Directions
Repeat the data below exactly, dropping any pictures it holds.

Collected data
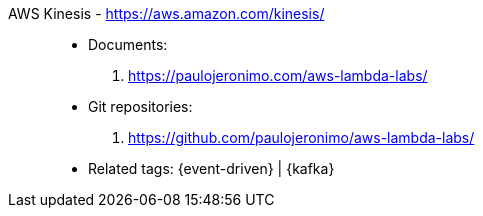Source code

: [#aws-kinesis]#AWS Kinesis# - https://aws.amazon.com/kinesis/::
* Documents:
. https://paulojeronimo.com/aws-lambda-labs/
* Git repositories:
. https://github.com/paulojeronimo/aws-lambda-labs/
* Related tags: {event-driven} | {kafka}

Answer box
Source code

: [#aws-kinesis]#AWS Kinesis# - https://aws.amazon.com/kinesis/::
* Documents:
. https://paulojeronimo.com/aws-lambda-labs/
* Git repositories:
. https://github.com/paulojeronimo/aws-lambda-labs/
* Related tags: {event-driven} | {kafka}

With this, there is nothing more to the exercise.